Currently, to prevent the control areas from becoming fouled, certain ones are separated from the cooking areas by a vertical plastic element which has the double disadvantage of resisting heat poorly and, in addition, of being hard to clean while the ease with which the glass-ceramic cooking plates are cleaned is one of their assets.
Likewise, certain glass-ceramic cooking plates have a vertical control strip placed either before or below the level of the glass-ceramic plate, either in back of or over the level of the glass-ceramic plate. This strip is generally made of smoked glass or painted black in back, but does not have an appearance similar to that of the black glass-ceramic, which is to the detriment of the esthetics of the cooking plate. In addition, joints made of a polymer are arranged to ensure the tightness between the glass strip and the glass-ceramic plate. These joints are hard to clean and are areas where wastes collect. Furthermore, they are subject to deterioration because of burns.
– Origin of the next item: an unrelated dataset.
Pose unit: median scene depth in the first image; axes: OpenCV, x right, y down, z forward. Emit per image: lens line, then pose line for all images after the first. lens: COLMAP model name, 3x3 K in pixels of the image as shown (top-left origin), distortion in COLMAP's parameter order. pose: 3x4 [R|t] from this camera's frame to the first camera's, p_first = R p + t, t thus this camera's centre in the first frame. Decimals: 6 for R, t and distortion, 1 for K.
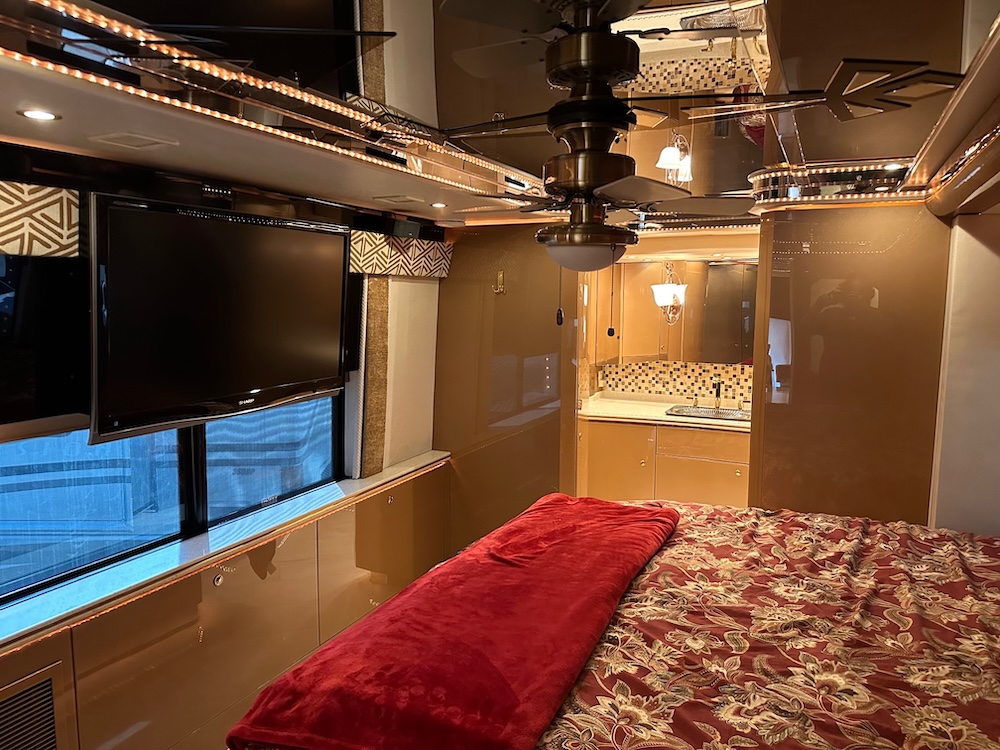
lens RADIAL K [[706.5, 0, 469.5], [0, 706.5, 372.1], [0, 0, 1]] dist [0.000764, -0.013837]
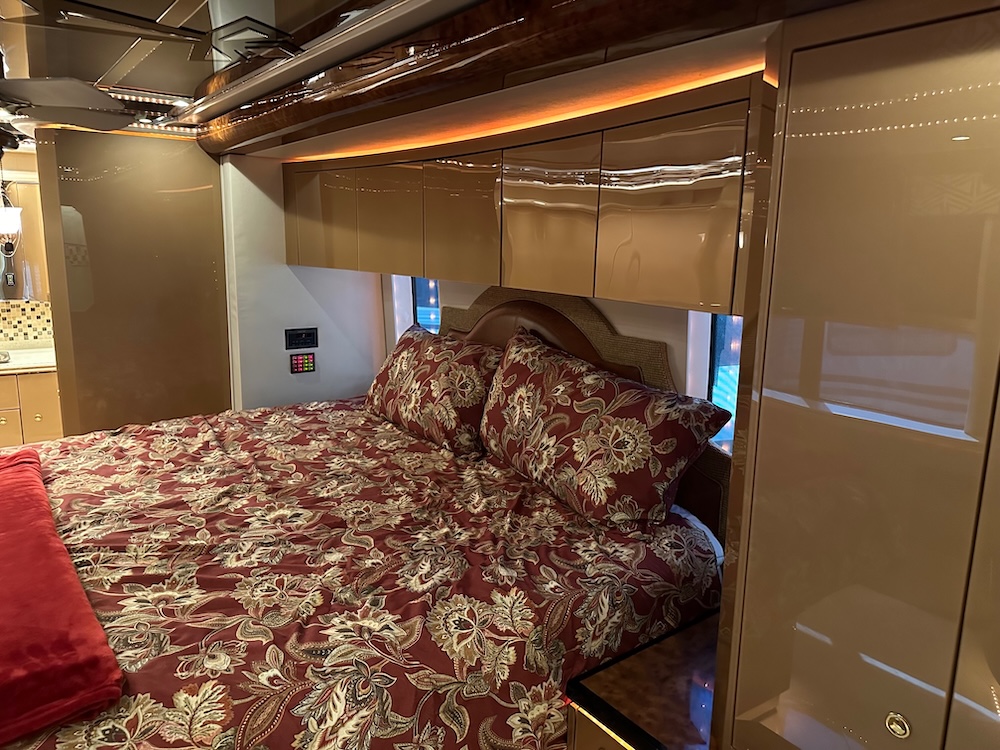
lens RADIAL K [[706.5, 0, 498.8], [0, 706.5, 377.0], [0, 0, 1]] dist [0.000764, -0.013837]
pose [[0.482423, -0.172377, 0.858810, -0.287322], [0.084193, 0.985031, 0.150418, 0.018232], [-0.871883, -0.000259, 0.489714, 0.003563]]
Finally, the joint material, when it is applied, often has a tendency to ooze out over the glass-ceramic plate and, despite the cleaning done at the time of assembly, traces may persist on the finished product, which damages the appearance of the cooking plate.
The availability of bent glass-ceramic plates would therefore make it possible to have greater freedom in designing glass-ceramic cooking plates and would make it possible to prevent the disadvantages of the plates currently on the market.
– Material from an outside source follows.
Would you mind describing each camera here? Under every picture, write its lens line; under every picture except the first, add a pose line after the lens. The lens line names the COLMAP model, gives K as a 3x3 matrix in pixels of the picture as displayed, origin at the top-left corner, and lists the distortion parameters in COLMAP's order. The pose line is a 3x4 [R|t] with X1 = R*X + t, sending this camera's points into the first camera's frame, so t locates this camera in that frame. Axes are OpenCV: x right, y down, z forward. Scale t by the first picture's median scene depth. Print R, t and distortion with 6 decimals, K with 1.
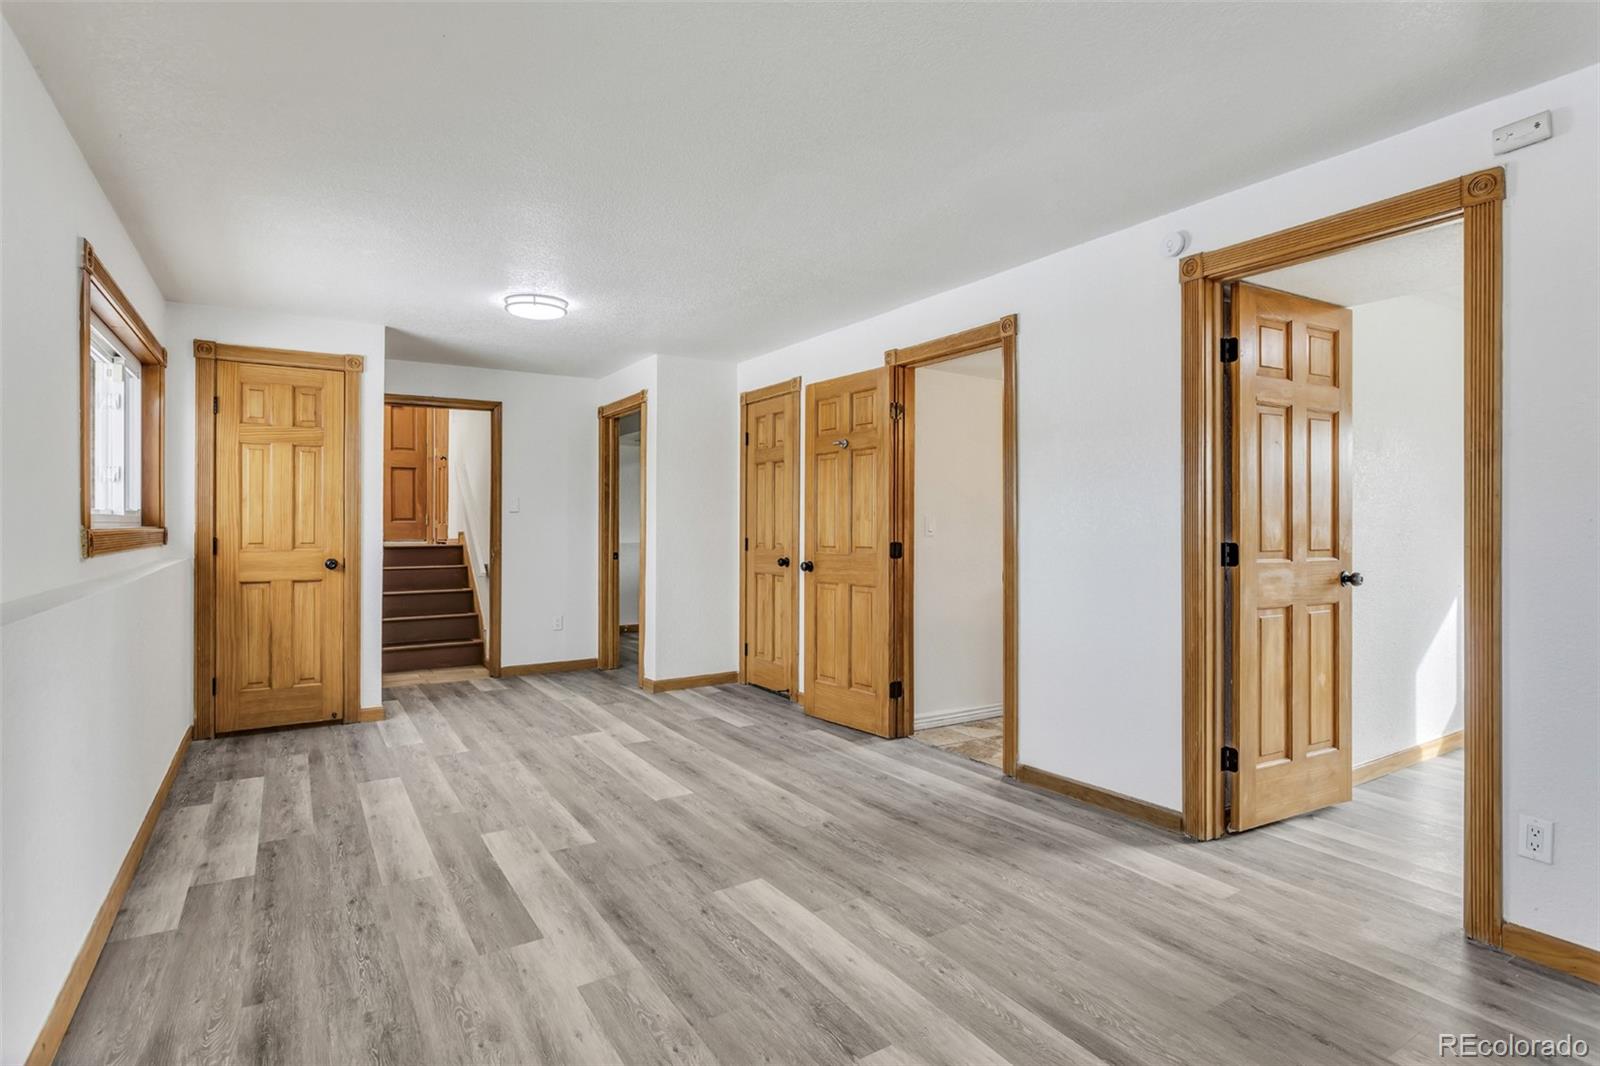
lens RADIAL K [[849.9, 0, 796.2], [0, 849.9, 531.0], [0, 0, 1]] dist [0.003748, 0.001455]
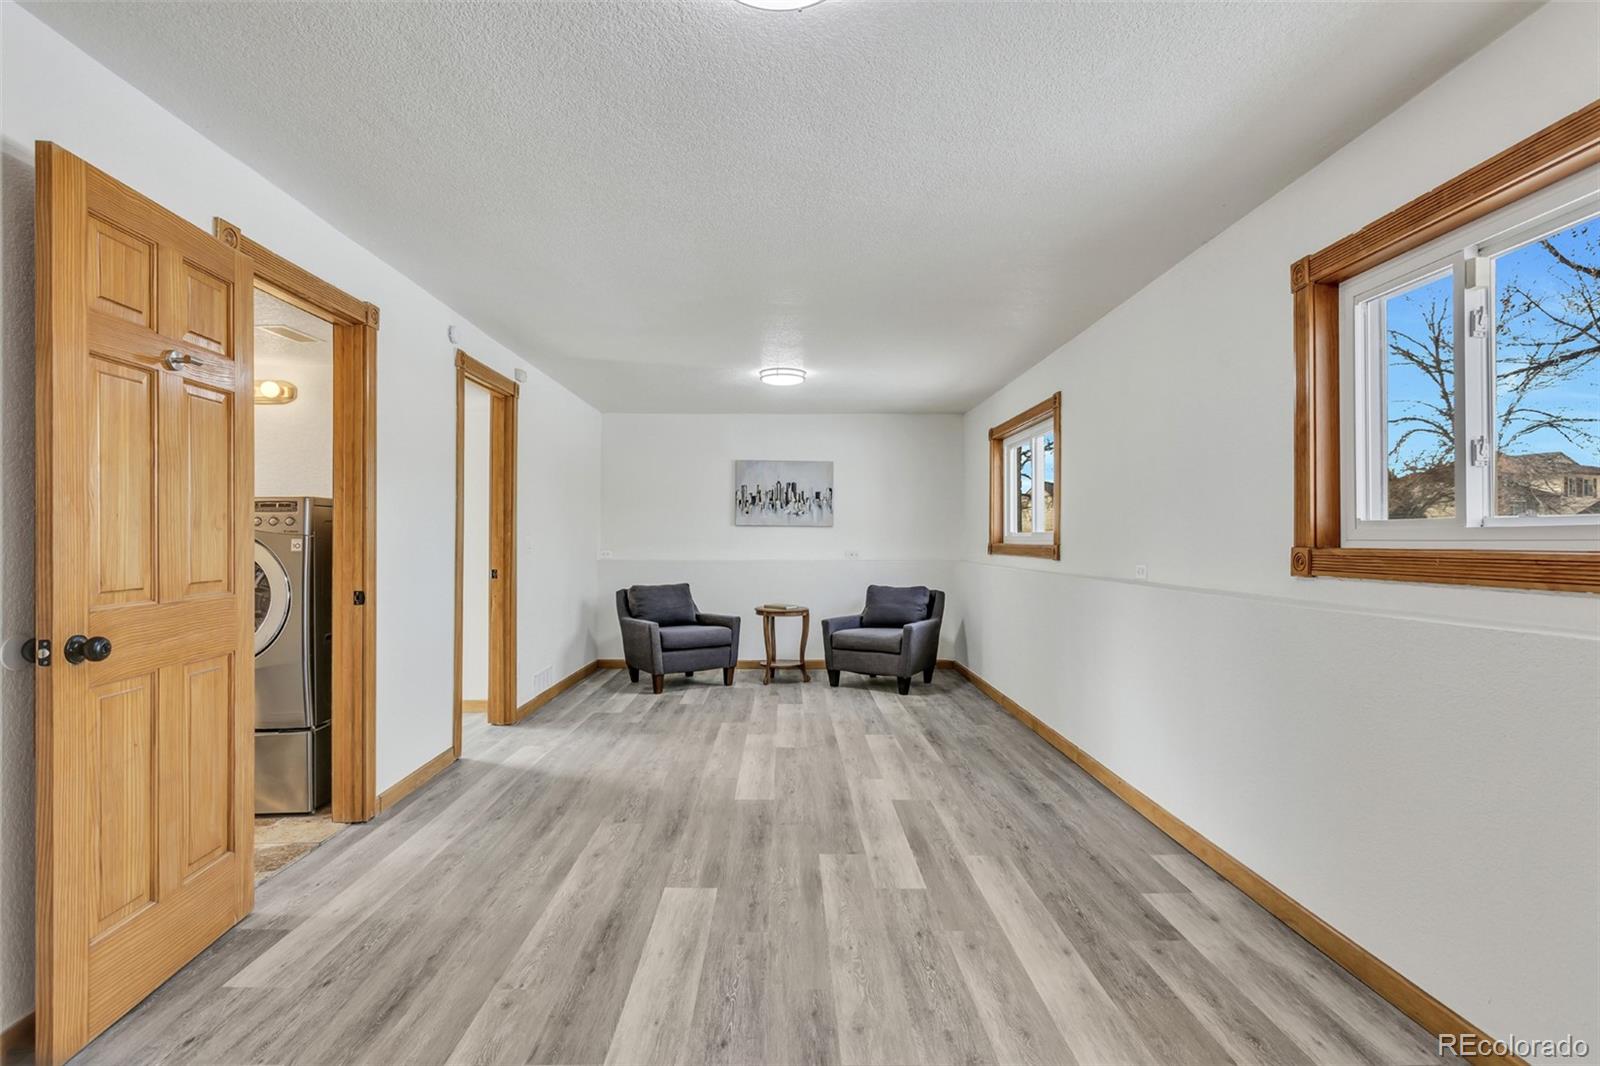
lens RADIAL K [[849.9, 0, 797.6], [0, 849.9, 529.7], [0, 0, 1]] dist [0.003748, 0.001455]
pose [[-0.868554, 0.002814, 0.495587, -0.711693], [-0.001510, 0.999964, -0.008326, -0.013162], [-0.495592, -0.007980, -0.868519, 1.884749]]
The problem is, however, that it is not known how to bend a glass-cerarnic plate with a slight radius of curvature without degrading the plate. Transparent and clear beta quartz glass-ceramic convex plates are well known, but these plates produced by natural subsidence of the precursor glass plate when it undergoes its ceramming heat treatment, present a great radius of curvature, in excess of 10 cm and frequently of the order of one meter. These convex plates are designed to be used as panes in heating devices such as fireplaces, inserts and furnaces and are not suitable for use in cooking plates, inasmuch as their large radius of curvature is a source of loss of room or is excessively bulky. Furthermore, these plates do not present the high level of quality required for cooking plates.
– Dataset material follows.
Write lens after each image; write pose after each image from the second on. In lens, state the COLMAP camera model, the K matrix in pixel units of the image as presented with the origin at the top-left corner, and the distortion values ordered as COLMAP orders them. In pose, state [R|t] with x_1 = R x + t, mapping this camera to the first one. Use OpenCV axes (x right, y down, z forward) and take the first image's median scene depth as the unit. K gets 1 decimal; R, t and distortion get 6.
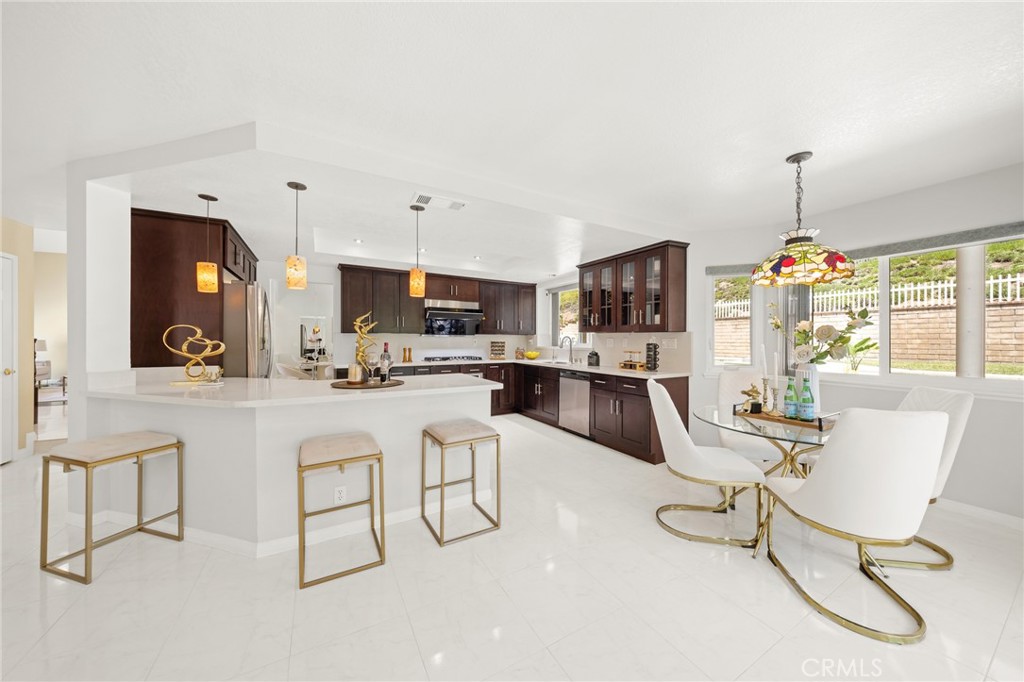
lens RADIAL K [[351.9, 0, 509.2], [0, 351.9, 338.4], [0, 0, 1]] dist [-0.001254, -0.000161]
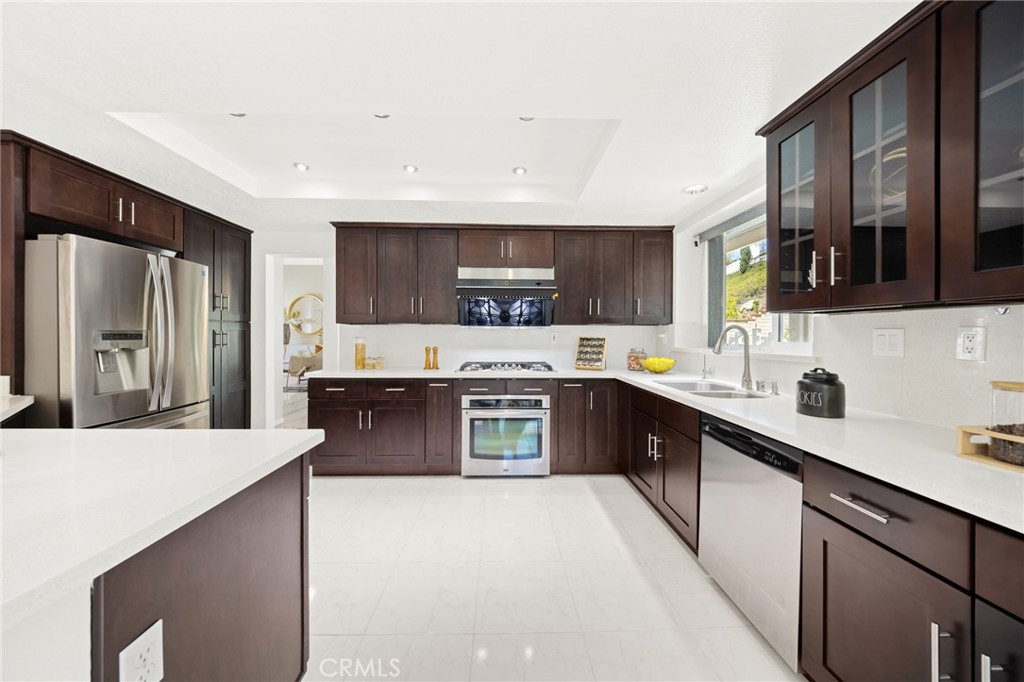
lens RADIAL K [[342.0, 0, 509.9], [0, 342.0, 335.6], [0, 0, 1]] dist [-0.000238, -0.000086]
pose [[0.881139, 0.002249, -0.472853, 0.116842], [0.001210, 0.999975, 0.007013, 0.002310], [0.472857, -0.006752, 0.881114, 0.500817]]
The most common techniques used to produce cambered plates is not suitable for the production of articles having a bend with a slight radius of curvature, inasmuch as the minimum viscosity of the precursor glass reached at the time of the thermal ceramming treatment is too high to allow the formation of such a bend. Furthermore, if an attempt is made to heat locally a plate made of glass-ceramic precursor glass or of glass-ceramic, as is done for a glass plate, in order to bend it, the visual appearance of the plate is strongly degraded at the heated site because of the development of anarchical crystallization, the heterogeneity of which is also a source of tension and fissuring in the plate.
Accordingly, there continues to be a need for new practical and effective methods of forming glass-ceramic articles, having bends of low radii of curvature.